Pretraining vs Instruction Tuning

Three stages, three objectives

A modern chat model like Claude or GPT-4 didn't come from one training run. It went through three distinct phases:

1. Pretraining

The model is shown trillions of tokens of raw text and trained to predict the next token. This is unsupervised — no labels, just the corpus. The resulting base model can complete text but has no notion of "helpful assistant". Ask it a question and it might continue with more questions, because that's what its training data did.

2. Supervised Fine-Tuning (SFT)

Humans write thousands of high-quality (instruction, response) pairs. The model is trained to imitate them. After this it behaves like an assistant — answers questions, follows instructions — but its outputs may be confidently wrong or unsafe.

3. Reinforcement Learning from Human Feedback (RLHF)

Humans rank pairs of responses by preference. A reward model is trained on those rankings. The base model is then fine-tuned (typically with PPO or DPO) to maximise the reward model's score. This is what makes responses feel helpful — concise, accurate, refusing harmful requests.

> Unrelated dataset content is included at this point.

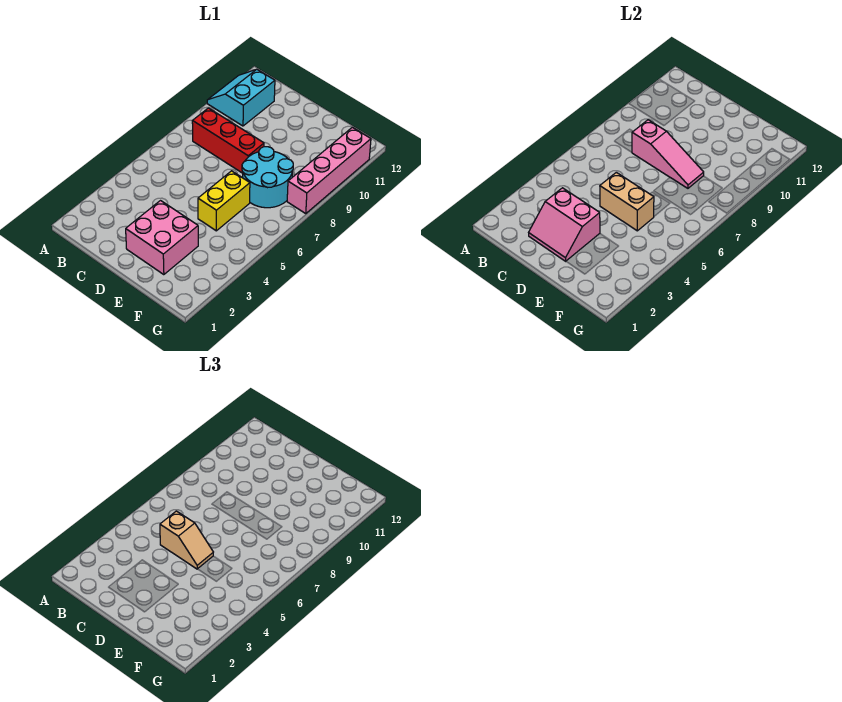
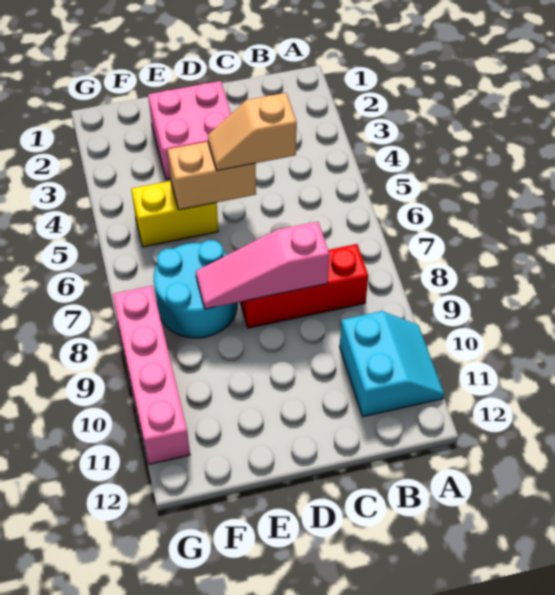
pink slope C2:D3 level 2 top 3 -> none
yellow brick E5:E6 level 1 -> yellow brick E5:F5 level 1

Why this matters for users

System prompts are how the SFT/RLHF phase taught the model to take role-conditioning seriously. Use them.
Refusals come from RLHF — the model was rewarded for refusing certain content.
"Hallucinations" are partly a pretraining artefact (the model was rewarded for plausible-sounding text) that RLHF only partly corrects.

DPO is the modern default

Direct Preference Optimization (Rafailov et al., 2023) skips the reward-model + PPO step by directly fitting preferences. It is simpler, more stable, and now the default at most labs.